Here is a pet peeve of mine - married people sharing one email address.  Drives me absolutely crazy.  I understand that marriage means two become one, blah, blah, blah, but still not sure how that translates to a shared email address.* The thing is, I prefer to know who exactly it is I am talking to and who is reading my emails.  For example, perhaps I have some extremely personal information to share.  Of course, in reality, after hearing such news, my married friend may immediately go tell their spouse, but at least I can choose to disbelieve that they would do so. When the spouse shares the same email address, however, it becomes very hard to believe that both spouses are  not reading everything.  I mean, really, how could you resist?  Guess it is obvious it bugs me, but beyond that I do not even see the point.  It is not like you have to pay for each email address you have.  You can probably create about five billion free ones.  But I digress...

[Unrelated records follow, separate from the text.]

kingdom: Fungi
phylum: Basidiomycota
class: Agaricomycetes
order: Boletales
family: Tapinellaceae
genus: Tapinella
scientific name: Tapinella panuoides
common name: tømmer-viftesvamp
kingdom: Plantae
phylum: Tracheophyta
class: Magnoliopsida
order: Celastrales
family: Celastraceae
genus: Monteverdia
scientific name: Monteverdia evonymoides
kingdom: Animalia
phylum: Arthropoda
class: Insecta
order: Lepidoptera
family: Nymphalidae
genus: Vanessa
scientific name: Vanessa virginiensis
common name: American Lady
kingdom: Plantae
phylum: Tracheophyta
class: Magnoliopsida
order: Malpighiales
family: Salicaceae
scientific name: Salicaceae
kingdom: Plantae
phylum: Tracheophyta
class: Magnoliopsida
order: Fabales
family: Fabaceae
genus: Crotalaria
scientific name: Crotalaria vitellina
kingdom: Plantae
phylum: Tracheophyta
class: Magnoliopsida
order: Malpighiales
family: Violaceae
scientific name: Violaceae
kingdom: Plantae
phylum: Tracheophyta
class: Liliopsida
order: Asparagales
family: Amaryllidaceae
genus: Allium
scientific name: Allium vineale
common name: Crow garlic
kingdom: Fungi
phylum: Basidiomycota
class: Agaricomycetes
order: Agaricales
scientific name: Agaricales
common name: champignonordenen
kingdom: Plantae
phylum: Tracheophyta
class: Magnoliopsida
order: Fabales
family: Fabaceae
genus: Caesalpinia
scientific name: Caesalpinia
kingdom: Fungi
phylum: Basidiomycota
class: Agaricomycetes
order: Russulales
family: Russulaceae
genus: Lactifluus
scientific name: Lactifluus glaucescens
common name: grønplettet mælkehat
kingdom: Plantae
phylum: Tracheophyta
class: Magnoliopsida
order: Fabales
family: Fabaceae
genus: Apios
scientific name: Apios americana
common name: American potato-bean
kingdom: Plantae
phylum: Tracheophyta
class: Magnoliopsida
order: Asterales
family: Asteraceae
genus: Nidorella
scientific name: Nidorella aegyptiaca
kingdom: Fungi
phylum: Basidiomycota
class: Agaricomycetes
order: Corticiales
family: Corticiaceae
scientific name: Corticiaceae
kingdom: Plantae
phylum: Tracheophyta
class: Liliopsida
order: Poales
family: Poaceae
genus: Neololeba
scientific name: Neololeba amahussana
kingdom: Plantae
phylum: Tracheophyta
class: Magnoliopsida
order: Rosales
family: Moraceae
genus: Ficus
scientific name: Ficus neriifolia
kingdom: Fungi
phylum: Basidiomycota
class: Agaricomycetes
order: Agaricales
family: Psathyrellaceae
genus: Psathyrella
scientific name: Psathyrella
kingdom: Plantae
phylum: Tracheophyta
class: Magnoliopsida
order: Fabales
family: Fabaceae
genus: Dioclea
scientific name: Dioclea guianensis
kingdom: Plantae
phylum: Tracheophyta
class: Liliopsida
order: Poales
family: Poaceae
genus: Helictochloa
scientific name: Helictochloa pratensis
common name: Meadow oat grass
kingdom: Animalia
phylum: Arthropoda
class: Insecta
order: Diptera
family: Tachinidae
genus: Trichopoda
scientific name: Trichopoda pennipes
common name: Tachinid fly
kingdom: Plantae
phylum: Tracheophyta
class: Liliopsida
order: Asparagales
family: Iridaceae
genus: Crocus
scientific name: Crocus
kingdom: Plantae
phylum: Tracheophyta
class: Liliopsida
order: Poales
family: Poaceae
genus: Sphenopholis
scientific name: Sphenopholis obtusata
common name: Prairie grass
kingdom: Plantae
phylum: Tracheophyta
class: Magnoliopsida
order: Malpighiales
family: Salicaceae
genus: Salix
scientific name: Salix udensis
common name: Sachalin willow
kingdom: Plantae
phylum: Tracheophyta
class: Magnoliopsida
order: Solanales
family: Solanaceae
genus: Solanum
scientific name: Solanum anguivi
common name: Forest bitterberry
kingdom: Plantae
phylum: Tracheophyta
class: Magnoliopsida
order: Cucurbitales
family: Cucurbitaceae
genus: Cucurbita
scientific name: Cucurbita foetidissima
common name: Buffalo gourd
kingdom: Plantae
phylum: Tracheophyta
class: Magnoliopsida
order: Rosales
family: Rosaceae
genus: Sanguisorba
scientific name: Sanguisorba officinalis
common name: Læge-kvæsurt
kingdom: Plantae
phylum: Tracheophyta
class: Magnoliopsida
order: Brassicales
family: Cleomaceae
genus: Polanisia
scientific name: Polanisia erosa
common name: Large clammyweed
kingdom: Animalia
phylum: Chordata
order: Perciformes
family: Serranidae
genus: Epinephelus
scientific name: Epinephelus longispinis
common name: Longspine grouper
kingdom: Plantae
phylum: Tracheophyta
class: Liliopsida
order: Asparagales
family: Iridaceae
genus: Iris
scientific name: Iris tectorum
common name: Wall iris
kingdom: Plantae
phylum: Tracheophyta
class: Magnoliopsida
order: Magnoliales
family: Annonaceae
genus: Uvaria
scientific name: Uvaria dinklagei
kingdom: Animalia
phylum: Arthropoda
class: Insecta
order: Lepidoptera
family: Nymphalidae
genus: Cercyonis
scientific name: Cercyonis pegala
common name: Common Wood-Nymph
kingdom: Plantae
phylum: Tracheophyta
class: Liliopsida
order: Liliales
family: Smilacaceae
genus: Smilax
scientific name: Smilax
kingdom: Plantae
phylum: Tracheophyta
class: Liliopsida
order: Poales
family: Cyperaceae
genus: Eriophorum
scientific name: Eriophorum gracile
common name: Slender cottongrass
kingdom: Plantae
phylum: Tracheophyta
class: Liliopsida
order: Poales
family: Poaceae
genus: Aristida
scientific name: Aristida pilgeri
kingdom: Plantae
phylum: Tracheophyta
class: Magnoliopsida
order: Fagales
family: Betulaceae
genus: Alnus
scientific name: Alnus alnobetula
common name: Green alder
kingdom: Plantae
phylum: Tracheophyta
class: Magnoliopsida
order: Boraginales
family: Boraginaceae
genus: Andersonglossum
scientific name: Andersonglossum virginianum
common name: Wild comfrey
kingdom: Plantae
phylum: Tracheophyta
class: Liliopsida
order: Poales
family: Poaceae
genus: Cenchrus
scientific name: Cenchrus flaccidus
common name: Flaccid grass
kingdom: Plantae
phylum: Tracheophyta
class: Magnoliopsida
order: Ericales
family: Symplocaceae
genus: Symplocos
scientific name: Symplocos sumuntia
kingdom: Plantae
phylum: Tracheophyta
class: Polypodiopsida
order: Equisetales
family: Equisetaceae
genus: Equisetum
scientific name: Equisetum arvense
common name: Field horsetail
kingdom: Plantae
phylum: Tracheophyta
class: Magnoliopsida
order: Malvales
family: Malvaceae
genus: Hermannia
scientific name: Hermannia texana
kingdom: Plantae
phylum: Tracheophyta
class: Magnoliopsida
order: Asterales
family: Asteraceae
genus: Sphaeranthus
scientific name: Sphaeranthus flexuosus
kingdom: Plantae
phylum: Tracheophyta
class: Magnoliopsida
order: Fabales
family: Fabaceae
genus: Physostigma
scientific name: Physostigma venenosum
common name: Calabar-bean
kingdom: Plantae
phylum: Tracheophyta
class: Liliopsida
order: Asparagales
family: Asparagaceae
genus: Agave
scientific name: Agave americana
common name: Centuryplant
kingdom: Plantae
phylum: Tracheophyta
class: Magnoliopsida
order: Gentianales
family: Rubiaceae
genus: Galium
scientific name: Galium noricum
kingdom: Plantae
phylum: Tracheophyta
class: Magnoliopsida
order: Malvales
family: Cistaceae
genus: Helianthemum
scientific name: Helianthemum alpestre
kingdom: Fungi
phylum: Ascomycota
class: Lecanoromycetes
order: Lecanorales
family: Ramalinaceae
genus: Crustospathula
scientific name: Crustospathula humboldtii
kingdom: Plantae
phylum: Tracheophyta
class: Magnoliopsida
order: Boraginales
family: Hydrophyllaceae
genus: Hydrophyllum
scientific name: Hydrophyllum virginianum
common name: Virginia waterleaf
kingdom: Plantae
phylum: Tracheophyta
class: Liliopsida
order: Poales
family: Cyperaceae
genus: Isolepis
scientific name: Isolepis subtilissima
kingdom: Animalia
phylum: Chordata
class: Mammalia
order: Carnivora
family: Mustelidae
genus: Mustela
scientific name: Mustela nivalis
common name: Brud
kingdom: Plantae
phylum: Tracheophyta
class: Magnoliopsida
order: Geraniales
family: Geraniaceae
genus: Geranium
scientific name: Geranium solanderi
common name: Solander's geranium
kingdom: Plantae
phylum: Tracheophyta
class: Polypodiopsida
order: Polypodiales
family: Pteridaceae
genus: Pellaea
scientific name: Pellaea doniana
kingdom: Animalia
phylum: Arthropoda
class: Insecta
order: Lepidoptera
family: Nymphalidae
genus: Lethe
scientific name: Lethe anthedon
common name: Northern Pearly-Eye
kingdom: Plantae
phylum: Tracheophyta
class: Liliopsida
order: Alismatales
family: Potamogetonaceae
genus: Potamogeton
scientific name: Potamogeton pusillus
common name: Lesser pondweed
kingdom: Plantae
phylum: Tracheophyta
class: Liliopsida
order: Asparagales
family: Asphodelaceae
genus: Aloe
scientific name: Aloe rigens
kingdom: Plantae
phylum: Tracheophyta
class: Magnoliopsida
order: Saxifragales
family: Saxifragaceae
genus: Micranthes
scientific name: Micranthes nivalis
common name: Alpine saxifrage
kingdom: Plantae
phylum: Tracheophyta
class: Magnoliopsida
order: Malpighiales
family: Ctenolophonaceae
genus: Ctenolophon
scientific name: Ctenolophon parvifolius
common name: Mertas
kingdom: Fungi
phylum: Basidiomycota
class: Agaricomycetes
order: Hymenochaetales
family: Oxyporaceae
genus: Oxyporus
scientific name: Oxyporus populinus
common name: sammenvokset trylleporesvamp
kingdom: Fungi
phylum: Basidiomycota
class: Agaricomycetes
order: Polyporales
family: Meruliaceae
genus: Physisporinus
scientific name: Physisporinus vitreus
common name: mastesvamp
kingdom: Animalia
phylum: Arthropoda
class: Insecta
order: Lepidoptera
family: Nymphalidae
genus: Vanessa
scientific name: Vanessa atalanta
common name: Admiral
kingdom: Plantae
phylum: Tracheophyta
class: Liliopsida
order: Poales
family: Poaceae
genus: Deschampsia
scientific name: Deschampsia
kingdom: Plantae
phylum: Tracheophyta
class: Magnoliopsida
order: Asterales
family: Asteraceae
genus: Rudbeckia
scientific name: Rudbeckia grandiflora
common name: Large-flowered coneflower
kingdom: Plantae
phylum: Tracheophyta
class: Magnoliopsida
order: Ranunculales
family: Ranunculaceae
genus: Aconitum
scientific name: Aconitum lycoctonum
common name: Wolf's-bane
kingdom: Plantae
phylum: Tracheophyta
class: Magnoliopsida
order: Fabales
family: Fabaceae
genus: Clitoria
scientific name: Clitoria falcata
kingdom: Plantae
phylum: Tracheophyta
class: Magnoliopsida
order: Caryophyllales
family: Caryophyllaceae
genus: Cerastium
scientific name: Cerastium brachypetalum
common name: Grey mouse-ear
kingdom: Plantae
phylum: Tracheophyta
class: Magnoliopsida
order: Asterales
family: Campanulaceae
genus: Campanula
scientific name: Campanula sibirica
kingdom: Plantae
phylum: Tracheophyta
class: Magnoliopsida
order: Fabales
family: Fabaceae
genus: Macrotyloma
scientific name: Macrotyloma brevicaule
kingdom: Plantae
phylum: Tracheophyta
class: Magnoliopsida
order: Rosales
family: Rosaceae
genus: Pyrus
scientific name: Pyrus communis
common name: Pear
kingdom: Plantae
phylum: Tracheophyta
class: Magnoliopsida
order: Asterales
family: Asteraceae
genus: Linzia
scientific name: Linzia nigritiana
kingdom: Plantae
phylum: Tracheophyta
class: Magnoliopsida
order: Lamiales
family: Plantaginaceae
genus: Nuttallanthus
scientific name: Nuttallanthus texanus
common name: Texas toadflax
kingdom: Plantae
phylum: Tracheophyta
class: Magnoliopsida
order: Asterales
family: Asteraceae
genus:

This post, although about married people, really is not about my pet peeve of sharing an email address, but it does show the lighter side of what can happen. My parents share a computer (not an email address).  Although they do have the ability to each have their own login, and actually do have their own individual logins, they are too lazy to switch between them. Really, it makes no difference because all of their settings are basically the same.  And my Dad, quite often, will just up and leave the computer in mid-action leaving his email open and on the screen. My mom will usually check and sign him out because they both use the same email platform (with different addresses).  Sometimes, though, my mom forgets and hilarity ensues:

The first email I received the other day was from my Dad and was a forwarded joke about women and men to which I responded:

Me: lovely

Dad: LOL I thought it was funny.

[stop - as an aside, this should have been my first clue as my Dad does not do LOLs]

Me: It was hilarious.  At first I thought "my dad is so sweet", then it just turned cynical and I thought "that's us, the [last name]'s"

"Dad": Yep, the swearing cynical [last name]'s LOL

[two LOLs - definitely not Dad!]

Me: Mom, are you answering Dad's emails?

"Dad": I thought I was answering you from a forward in my email?

Me: No. You are in Dad's email.  Look at the top, it says [dad's email address]. He must have left his open and you are responding in his email.

At the same time, a second email was sent from me to my Dad about a raffle. I received a response back from my "real" Dad (not my Mom) to which I responded. I then received this reply:

"Dad": I was going to ask Dad today and forgot...thanks for letting me know.

Me: Who is answering this? Mom? I sent this to Dad's email.

"Dad" a/k/a Mom: It's mom. It came to my email. Oh crap! Am I in Dad's email? ROFL

Me: And here I thought Dad and I were finally having a full on email exchange.

Now, do you see what I mean?  How confusing was THAT and they don't even share an email address.  Can you imagine if they shared one?  I would never know who I was talking to or, heck, even what we were talking about at any given time.  Please, people! For the sake of my sanity, maintain separate email addresses!!

That is all. Carry on.

*This post is not aimed at anyone in particular. I have had friends who shared email addresses with their spouses who saw the error of their ways so they are still my friends.  

4 important things being said:

Jennifer said...

Do you think your parents are going to like that you labeled this "elderly people are so darn cute"? LOL. Anyways, I agree about sharing e-mail address. I just think it is plain weird.

*~Dani~* said...

Well, I was testing their observational skills LOL

Bo Bo said...

I agree whole heartedly. I find myself not emailing those people anymore. Easier to text. My wife and I don’t even share a bank account. Funny post

*~Dani~* said...

bo b0 - thanks for stopping by and for affirming how right I am. I love when that happens.